Bottom Line: By employing these techniques for phospho-proteomic data from primary hepatocytes and the HepG2 cell line, we demonstrate that our approach enables one to uncover inconsistencies between experimental results and our current qualitative knowledge and to generate new hypotheses and conclusions.Our results strongly suggest that the Rac/Cdc42 induced p38 and JNK cascades are independent of PI3K in both primary hepatocytes and HepG2.Furthermore, we detected that the activation of JNK in response to neuregulin follows a PI3K-dependent signaling pathway.

View Article: PubMed Central - PubMed

Affiliation: Max Planck Institute for Dynamics of Complex Technical Systems, Magdeburg, Germany.

ABSTRACT
The epidermal growth factor receptor (EGFR) signaling pathway is probably the best-studied receptor system in mammalian cells, and it also has become a popular example for employing mathematical modeling to cellular signaling networks. Dynamic models have the highest explanatory and predictive potential; however, the lack of kinetic information restricts current models of EGFR signaling to smaller sub-networks. This work aims to provide a large-scale qualitative model that comprises the main and also the side routes of EGFR/ErbB signaling and that still enables one to derive important functional properties and predictions.
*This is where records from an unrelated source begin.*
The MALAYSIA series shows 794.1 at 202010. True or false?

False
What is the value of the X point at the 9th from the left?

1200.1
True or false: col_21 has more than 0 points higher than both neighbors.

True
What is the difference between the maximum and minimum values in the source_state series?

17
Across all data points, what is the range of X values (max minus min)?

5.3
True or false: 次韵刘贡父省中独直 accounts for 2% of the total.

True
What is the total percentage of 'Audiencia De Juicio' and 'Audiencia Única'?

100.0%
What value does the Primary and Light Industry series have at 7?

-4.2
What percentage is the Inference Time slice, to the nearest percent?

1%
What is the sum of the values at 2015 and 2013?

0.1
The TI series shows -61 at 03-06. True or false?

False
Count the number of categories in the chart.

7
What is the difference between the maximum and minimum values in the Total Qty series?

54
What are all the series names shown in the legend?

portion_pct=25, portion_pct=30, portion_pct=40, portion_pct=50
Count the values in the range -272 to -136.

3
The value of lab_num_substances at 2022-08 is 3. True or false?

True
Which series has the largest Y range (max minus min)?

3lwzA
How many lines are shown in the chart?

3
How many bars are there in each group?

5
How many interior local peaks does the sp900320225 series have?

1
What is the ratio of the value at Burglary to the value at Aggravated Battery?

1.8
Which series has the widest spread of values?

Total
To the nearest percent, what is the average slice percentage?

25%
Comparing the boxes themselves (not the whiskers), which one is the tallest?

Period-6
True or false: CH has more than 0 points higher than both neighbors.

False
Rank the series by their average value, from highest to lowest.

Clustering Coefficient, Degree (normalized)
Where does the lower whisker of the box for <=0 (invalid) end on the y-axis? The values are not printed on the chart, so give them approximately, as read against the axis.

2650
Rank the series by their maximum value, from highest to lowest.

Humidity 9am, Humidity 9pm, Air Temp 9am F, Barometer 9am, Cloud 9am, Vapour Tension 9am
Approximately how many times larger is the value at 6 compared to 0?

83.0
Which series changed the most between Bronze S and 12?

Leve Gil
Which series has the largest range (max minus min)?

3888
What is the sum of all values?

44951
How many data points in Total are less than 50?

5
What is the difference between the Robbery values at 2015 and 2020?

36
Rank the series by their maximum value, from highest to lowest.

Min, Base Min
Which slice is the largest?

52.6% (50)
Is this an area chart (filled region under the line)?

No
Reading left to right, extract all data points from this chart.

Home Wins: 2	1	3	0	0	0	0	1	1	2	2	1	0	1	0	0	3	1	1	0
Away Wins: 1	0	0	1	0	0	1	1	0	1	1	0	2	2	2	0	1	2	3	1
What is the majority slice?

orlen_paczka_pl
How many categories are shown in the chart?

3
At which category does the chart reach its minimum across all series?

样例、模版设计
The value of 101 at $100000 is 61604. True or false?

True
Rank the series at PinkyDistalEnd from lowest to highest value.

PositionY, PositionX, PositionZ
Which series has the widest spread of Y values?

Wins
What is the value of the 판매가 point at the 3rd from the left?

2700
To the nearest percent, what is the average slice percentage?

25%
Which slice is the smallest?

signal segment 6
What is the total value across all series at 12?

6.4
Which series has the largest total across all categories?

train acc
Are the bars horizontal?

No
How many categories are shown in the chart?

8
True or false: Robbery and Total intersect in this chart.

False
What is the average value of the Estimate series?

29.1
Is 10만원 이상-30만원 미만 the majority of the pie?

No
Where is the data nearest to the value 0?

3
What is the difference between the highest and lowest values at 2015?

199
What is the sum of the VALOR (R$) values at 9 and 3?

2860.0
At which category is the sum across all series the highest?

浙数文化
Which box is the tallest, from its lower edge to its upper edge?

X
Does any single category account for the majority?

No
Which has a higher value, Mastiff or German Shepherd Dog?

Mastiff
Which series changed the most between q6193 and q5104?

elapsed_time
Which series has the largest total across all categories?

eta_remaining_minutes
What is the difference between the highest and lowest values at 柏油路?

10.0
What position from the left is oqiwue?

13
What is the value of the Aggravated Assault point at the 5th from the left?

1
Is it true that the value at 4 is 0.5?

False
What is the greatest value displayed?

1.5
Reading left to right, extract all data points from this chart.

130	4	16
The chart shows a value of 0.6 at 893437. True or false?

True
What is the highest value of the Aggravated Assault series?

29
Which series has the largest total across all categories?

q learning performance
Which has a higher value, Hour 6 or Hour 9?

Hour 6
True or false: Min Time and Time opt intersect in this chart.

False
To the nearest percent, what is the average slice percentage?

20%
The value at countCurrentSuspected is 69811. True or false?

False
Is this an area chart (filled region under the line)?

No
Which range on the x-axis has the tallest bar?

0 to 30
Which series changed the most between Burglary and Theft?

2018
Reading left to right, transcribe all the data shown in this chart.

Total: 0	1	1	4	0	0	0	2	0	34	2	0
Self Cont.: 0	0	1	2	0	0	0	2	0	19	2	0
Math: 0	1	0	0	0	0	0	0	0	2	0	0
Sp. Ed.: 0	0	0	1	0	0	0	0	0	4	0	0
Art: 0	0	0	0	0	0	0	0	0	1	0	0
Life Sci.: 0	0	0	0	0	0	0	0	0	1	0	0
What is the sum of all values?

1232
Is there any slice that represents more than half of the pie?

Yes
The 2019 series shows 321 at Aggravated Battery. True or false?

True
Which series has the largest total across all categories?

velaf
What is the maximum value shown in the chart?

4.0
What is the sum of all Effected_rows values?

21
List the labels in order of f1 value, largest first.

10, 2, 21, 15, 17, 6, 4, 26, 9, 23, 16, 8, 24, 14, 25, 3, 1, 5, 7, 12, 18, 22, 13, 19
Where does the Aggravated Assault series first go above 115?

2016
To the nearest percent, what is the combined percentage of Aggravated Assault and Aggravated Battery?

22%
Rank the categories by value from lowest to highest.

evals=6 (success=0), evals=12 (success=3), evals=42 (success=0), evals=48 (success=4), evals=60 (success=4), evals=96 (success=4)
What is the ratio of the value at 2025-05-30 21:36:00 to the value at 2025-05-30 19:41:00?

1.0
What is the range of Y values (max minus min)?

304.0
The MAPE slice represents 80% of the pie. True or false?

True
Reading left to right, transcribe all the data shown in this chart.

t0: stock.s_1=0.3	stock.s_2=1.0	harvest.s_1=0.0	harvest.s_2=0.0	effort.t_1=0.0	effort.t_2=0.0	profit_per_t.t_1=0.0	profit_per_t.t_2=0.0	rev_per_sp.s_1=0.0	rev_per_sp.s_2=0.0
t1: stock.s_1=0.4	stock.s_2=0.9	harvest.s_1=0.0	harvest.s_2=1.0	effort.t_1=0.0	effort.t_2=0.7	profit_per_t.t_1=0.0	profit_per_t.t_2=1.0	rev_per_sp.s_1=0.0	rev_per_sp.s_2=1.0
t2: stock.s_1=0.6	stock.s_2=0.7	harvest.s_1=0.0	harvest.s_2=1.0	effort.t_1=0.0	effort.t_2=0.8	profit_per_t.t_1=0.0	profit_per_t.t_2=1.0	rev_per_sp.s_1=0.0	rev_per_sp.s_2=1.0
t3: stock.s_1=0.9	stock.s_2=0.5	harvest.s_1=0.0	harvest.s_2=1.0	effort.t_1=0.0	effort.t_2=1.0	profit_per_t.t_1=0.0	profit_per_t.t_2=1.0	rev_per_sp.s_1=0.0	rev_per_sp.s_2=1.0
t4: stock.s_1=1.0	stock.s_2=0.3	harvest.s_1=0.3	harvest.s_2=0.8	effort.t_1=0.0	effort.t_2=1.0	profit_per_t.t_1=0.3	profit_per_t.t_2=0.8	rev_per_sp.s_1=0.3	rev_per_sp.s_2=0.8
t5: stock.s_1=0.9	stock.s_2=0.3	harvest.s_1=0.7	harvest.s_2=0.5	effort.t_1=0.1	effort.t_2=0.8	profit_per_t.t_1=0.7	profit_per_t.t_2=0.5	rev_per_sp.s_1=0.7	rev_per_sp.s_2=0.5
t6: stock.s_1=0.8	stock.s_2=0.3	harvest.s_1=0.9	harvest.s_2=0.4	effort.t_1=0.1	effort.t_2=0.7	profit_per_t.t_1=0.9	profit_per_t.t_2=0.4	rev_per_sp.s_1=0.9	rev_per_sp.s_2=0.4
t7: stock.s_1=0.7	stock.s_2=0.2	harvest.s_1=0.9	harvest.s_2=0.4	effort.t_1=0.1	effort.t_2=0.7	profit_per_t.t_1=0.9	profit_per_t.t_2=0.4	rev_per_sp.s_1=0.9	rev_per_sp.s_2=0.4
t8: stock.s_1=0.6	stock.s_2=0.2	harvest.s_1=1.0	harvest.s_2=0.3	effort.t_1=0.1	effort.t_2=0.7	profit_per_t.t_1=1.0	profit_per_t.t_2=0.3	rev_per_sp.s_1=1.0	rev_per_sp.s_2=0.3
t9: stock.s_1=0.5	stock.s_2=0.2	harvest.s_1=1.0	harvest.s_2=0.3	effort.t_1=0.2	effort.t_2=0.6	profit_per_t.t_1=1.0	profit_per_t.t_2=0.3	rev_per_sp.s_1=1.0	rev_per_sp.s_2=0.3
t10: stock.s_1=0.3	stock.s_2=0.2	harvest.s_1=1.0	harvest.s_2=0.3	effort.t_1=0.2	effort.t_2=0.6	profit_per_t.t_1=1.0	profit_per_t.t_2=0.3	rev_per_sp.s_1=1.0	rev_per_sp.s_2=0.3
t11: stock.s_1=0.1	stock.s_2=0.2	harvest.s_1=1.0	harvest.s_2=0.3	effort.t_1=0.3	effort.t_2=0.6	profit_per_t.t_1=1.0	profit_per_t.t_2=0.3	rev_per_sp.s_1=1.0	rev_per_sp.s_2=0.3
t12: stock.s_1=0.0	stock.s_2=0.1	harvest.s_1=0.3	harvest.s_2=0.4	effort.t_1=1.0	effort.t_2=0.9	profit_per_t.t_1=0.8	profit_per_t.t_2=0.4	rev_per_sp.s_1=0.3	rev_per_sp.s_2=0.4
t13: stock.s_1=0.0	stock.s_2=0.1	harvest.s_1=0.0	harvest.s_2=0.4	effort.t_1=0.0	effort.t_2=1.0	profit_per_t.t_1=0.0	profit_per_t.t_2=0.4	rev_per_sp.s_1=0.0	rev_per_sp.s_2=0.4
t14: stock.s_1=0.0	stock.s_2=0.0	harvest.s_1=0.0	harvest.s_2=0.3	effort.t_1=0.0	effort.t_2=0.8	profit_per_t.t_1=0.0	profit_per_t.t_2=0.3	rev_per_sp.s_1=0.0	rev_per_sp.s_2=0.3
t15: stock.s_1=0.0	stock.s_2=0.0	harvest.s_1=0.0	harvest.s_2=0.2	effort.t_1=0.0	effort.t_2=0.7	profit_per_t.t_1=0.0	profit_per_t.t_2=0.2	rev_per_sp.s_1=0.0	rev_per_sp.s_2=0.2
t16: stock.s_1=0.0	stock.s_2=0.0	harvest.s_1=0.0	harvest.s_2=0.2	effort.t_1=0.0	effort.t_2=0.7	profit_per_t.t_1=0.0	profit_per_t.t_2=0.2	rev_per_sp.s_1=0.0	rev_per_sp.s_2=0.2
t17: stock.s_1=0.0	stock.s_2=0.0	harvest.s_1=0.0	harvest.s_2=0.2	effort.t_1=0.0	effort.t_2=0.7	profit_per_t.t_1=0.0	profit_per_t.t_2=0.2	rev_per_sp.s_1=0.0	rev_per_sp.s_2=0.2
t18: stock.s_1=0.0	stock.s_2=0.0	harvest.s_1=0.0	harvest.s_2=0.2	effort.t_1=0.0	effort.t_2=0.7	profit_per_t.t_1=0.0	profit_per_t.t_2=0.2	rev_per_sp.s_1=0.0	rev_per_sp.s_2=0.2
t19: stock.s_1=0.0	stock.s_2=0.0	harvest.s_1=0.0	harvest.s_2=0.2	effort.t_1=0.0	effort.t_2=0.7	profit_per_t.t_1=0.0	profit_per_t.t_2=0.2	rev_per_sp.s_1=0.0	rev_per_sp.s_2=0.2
Using a recently introduced logical modeling framework, we first examined general topological properties and the qualitative stimulus-response behavior of the network. With species equivalence classes, we introduce a new technique for logical networks that reveals sets of nodes strongly coupled in their behavior. We also analyzed a model variant which explicitly accounts for uncertainties regarding the logical combination of signals in the model. The predictive power of this model is still high, indicating highly redundant sub-structures in the network. Finally, one key advance of this work is the introduction of new techniques for assessing high-throughput data with logical models (and their underlying interaction graph). By employing these techniques for phospho-proteomic data from primary hepatocytes and the HepG2 cell line, we demonstrate that our approach enables one to uncover inconsistencies between experimental results and our current qualitative knowledge and to generate new hypotheses and conclusions. Our results strongly suggest that the Rac/Cdc42 induced p38 and JNK cascades are independent of PI3K in both primary hepatocytes and HepG2. Furthermore, we detected that the activation of JNK in response to neuregulin follows a PI3K-dependent signaling pathway.